As an experiment, and to reduce CPU stalling, I modified the code so that it wrote the new tiles directly into PBOs, and then used a call to glTexSubImage2D(…,…,…,…,…,…,NULL) to effect the texture update on the GPU internally.
I have always use “fenced” client space RAM in any case so while I was aware that I would not save any memory copies, and upload speed would always be at DMA speeds, I hoped that the stalling would be reduced.
All texture formats used are natively supported. The texture tiles are 4 channel 17 x 17.
I was surprised to see a speed drop overall of about 10% doing things this way (and weirdly did not notice any change in the CPU load at all) and was wondering why?
My only theory is that now that the copies are taking place on the GPU, rather than with the CPU “assisting”, the GPU is having problems managing that as well as rendering, and the CPU is still ending up having to wait for the GPU elsewhere…
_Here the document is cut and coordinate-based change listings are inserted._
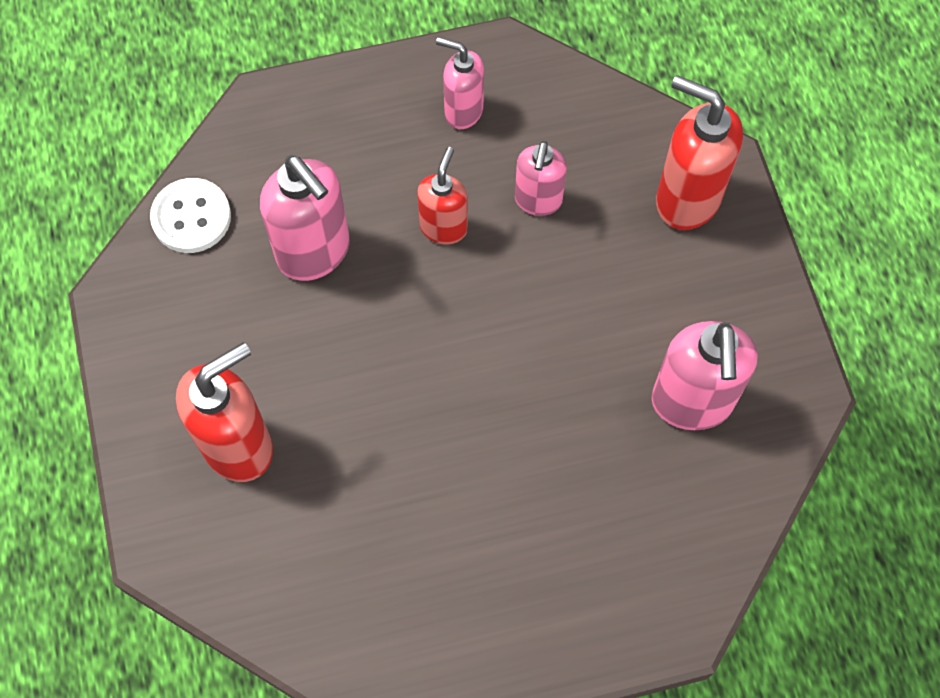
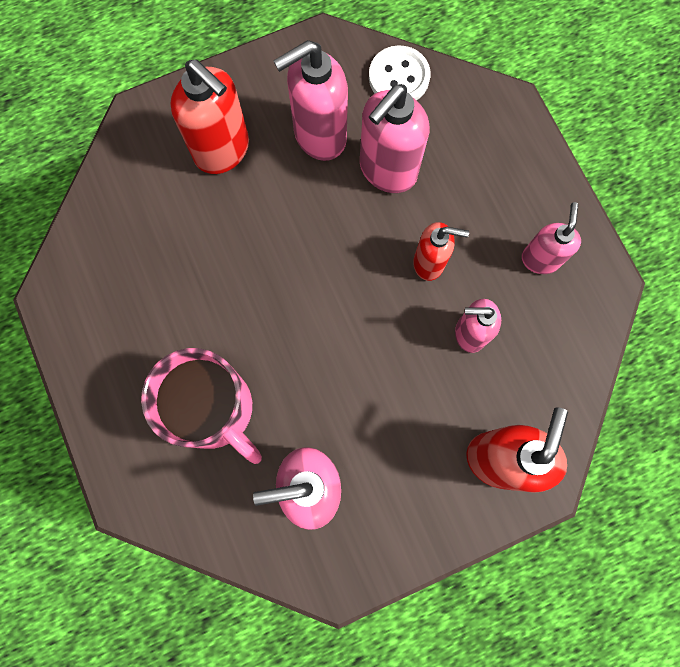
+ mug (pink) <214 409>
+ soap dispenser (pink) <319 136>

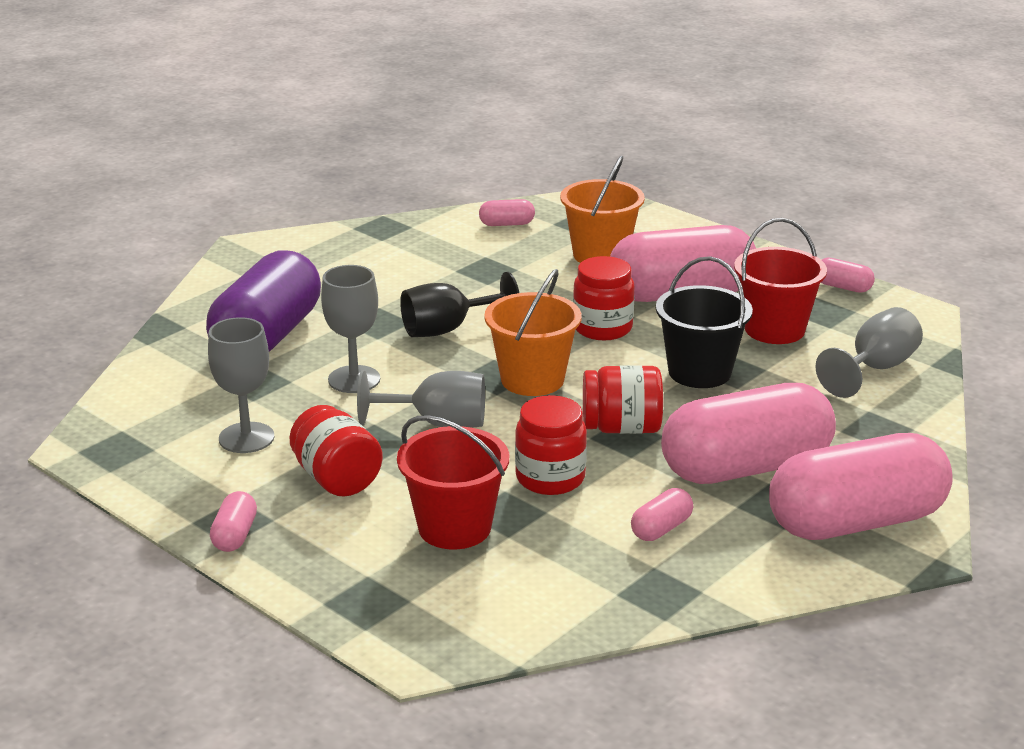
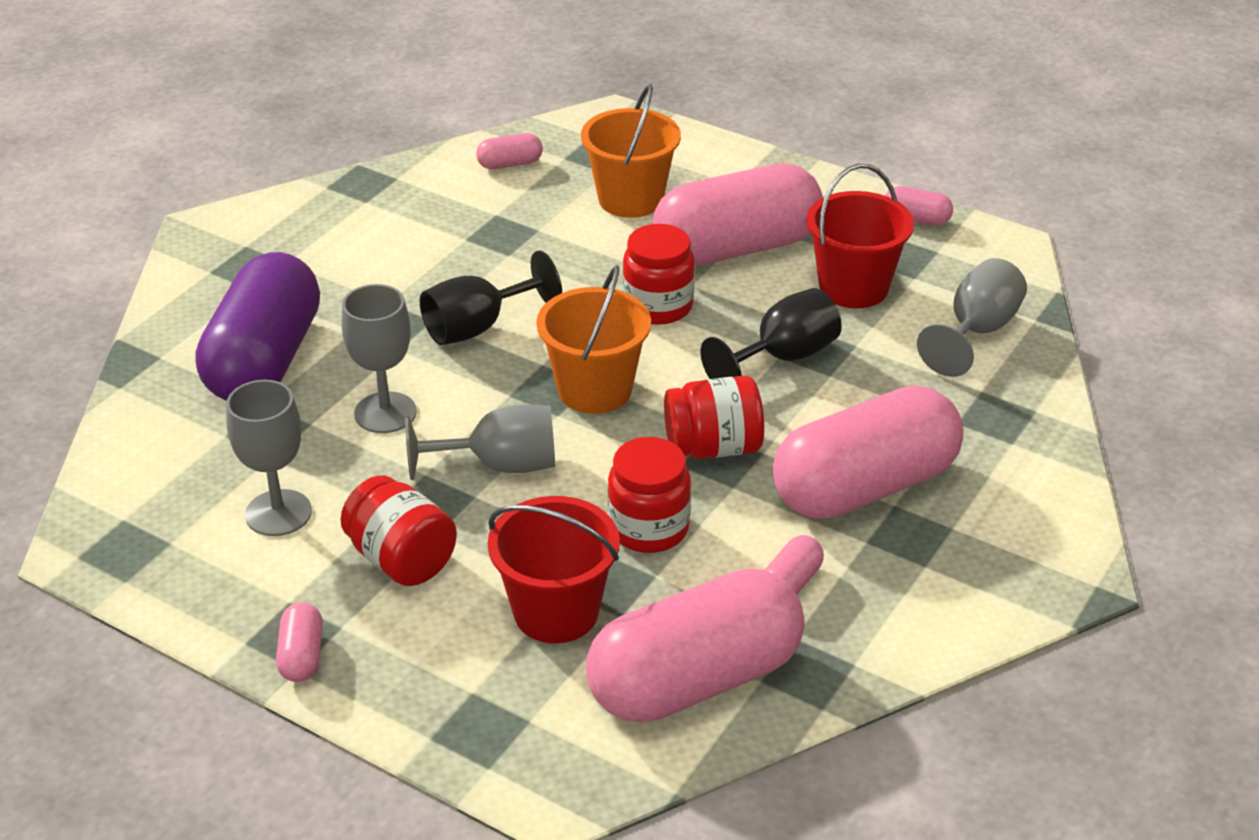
~ capsule (pink) <856 522> to <695 680>
~ bucket (black) <699 372> to goblet (black) <783 358>

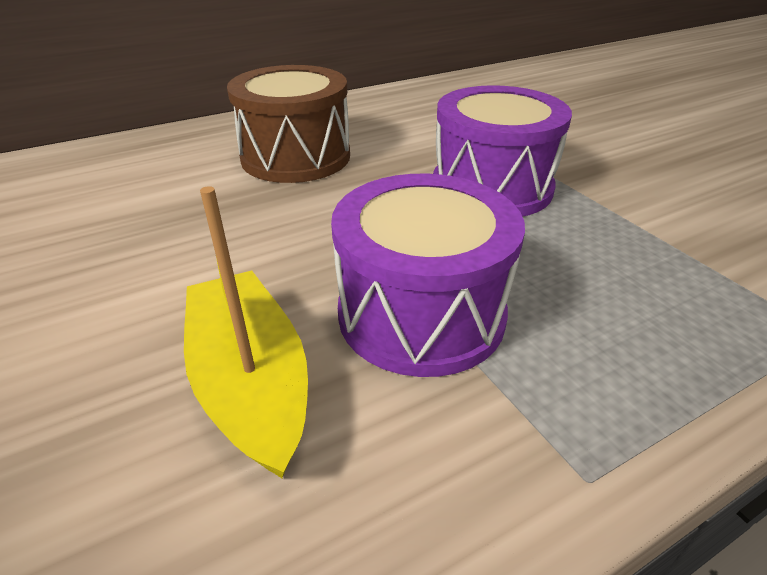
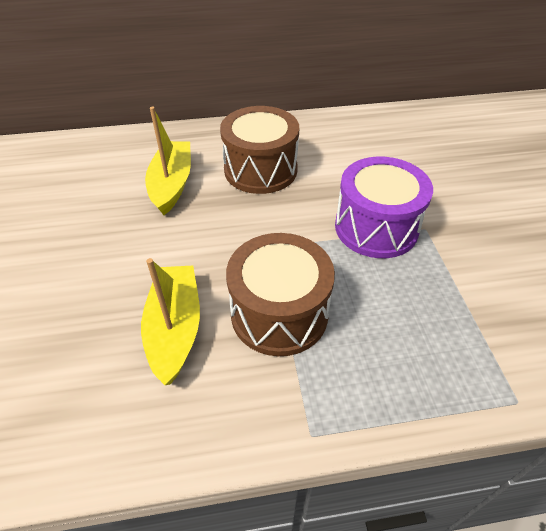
+ boat (yellow) <172 184>
~ drum (purple) <421 313> to drum (brown) <279 313>

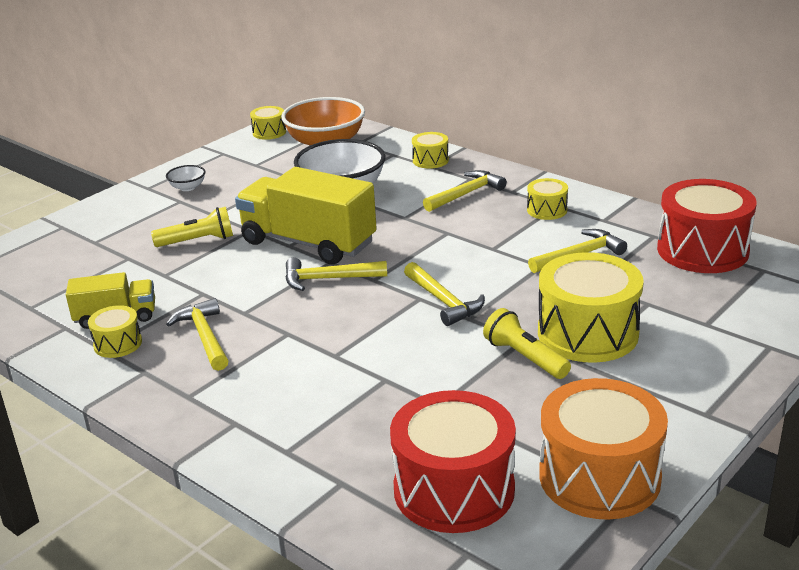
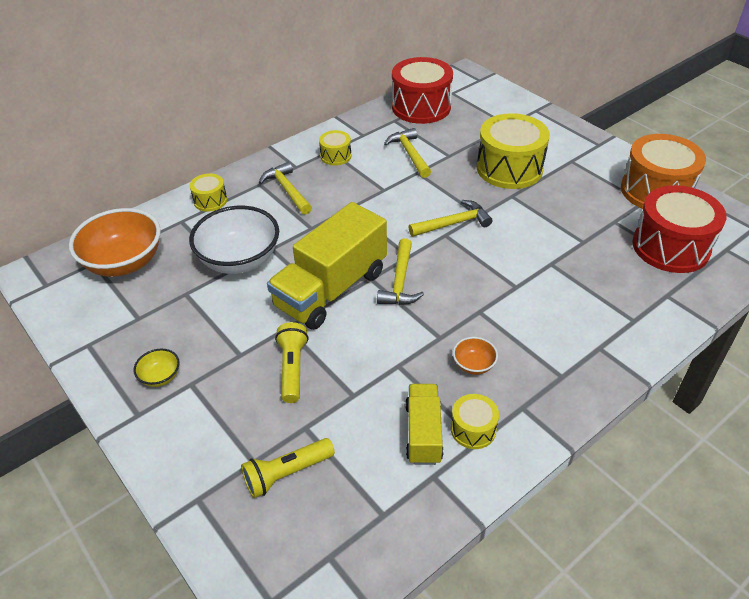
~ bowl (white) <187 187> to bowl (yellow) <160 377>
~ flashlight (yellow) <525 357> to <287 473>
~ hammer (yellow) <204 336> to bowl (orange) <473 365>
- drum (yellow) <269 132>

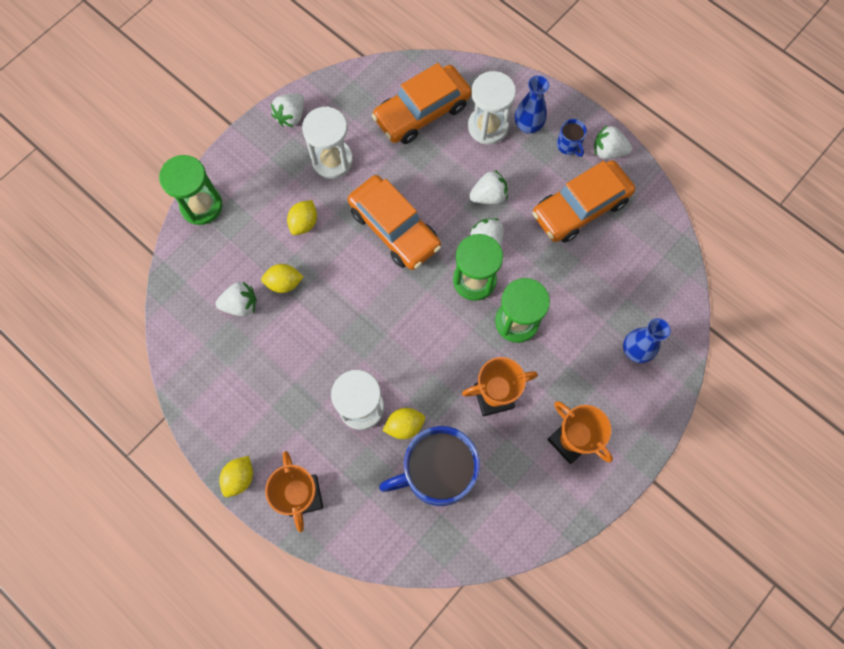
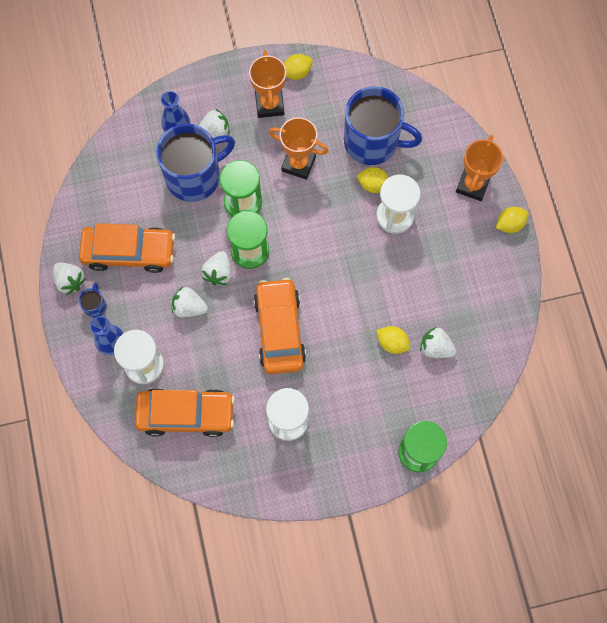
+ mug (blue) <194 176>
~ strawberry (white) <291 116> to <214 132>
~ lemon (yellow) <304 223> to <296 73>

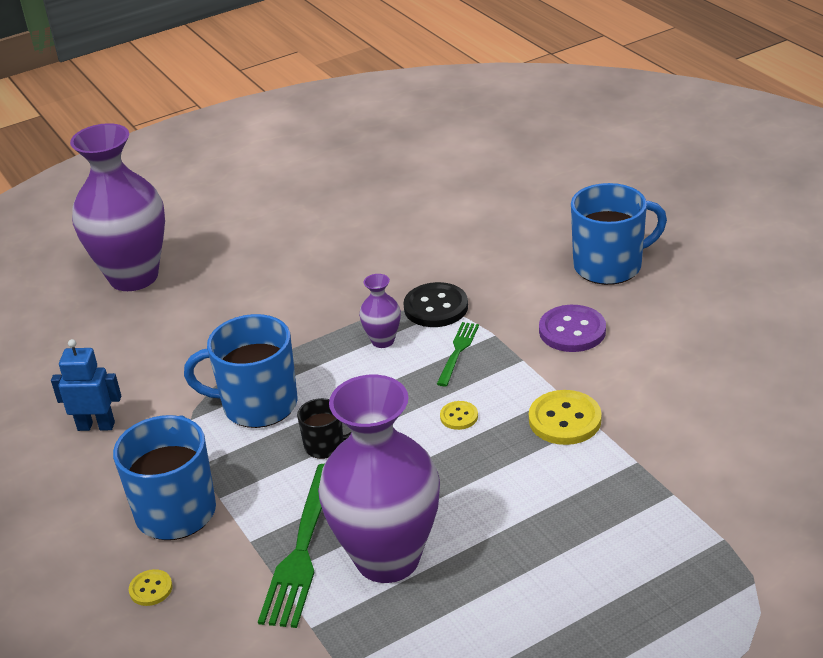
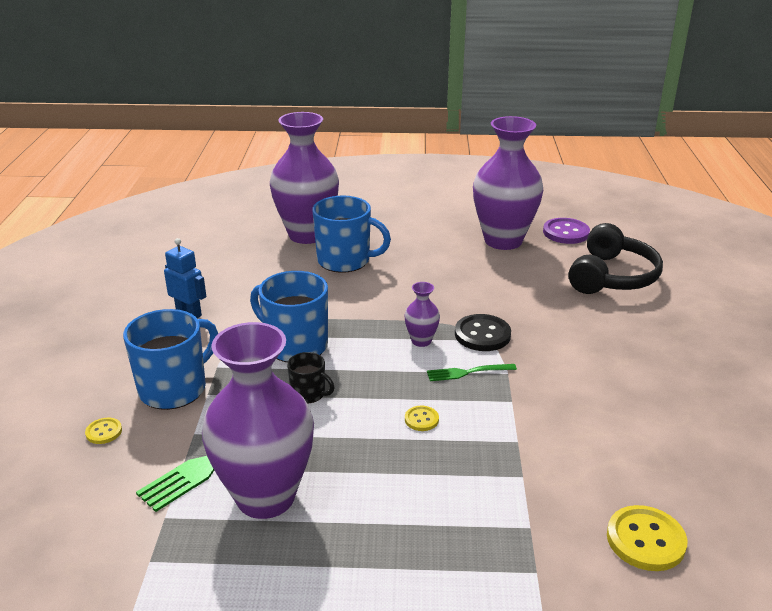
~ mug (blue) <609 266> to <345 261>
~ fork (green) <458 351> = <468 372> 150 degrees counterclockwise
+ vase (purple) <503 240>
~ button (purple) <572 331> to <566 233>
+ headphones (black) <612 276>
~ button (yellow) <564 420> to <645 540>

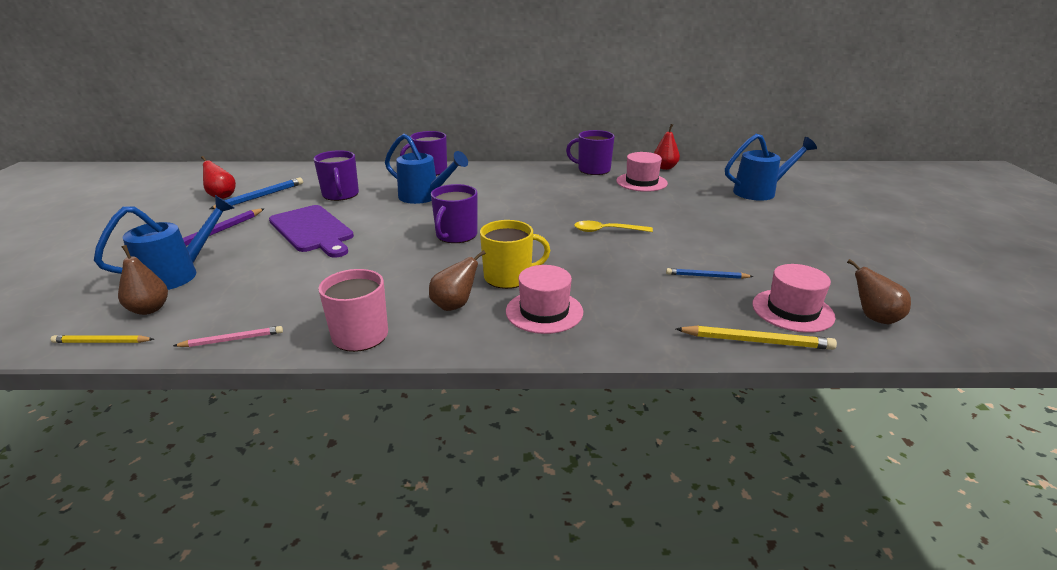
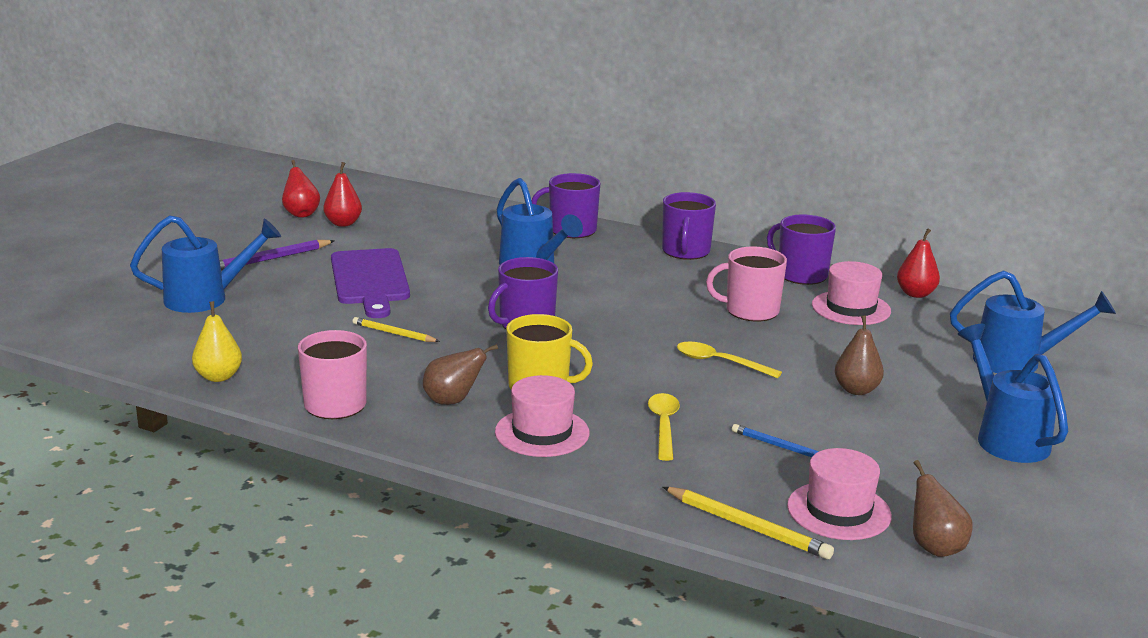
~ pencil (pink) <232 340> to pear (yellow) <218 377>
~ pencil (blue) <261 196> to pear (red) <343 223>
~ pencil (yellow) <102 342> to <394 333>
+ spoon (yellow) <664 426>
~ mug (purple) <340 195> to <685 251>
+ mug (pink) <750 311>
~ pear (brown) <149 309> to <856 390>
+ watering can (blue) <1006 438>

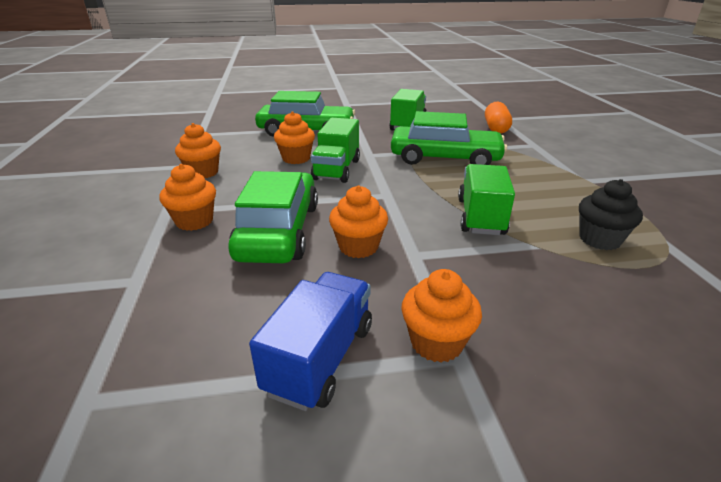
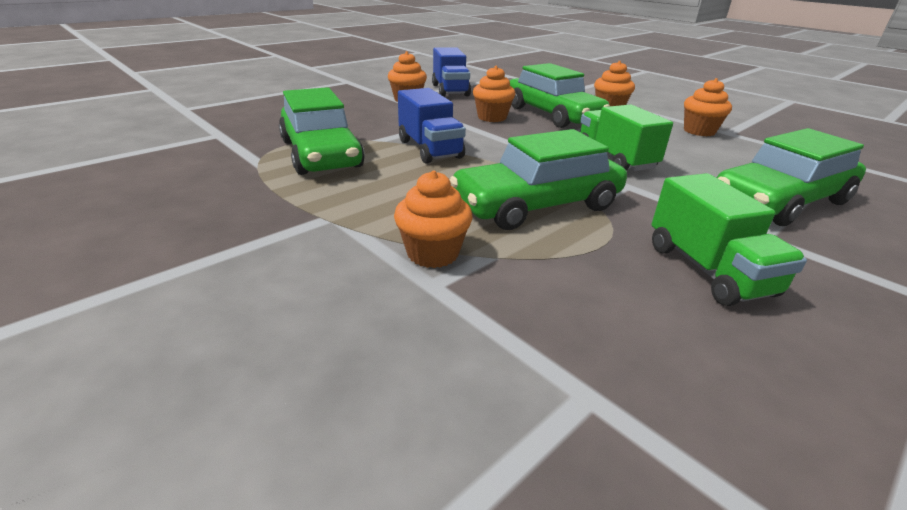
~ cupcake (black) <599 239> to car (green) <321 154>
~ cupcake (orange) <296 158> to <433 253>
~ truck (green) <480 217> to truck (blue) <430 149>
- capsule (orange) <496 128>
Can anyone else make any suggestions, or do I have it about right?
One further question for anyone that knows…
If I stop using textures and only use PBOs is it worth considering using glBufferSubDataARB instead of glTexSubImage2D so that texture updating is a one time copy from the CPU directly from any algorithm generating the tile data?
Are there any pitfalls to this idea? Internet info is sparse on this.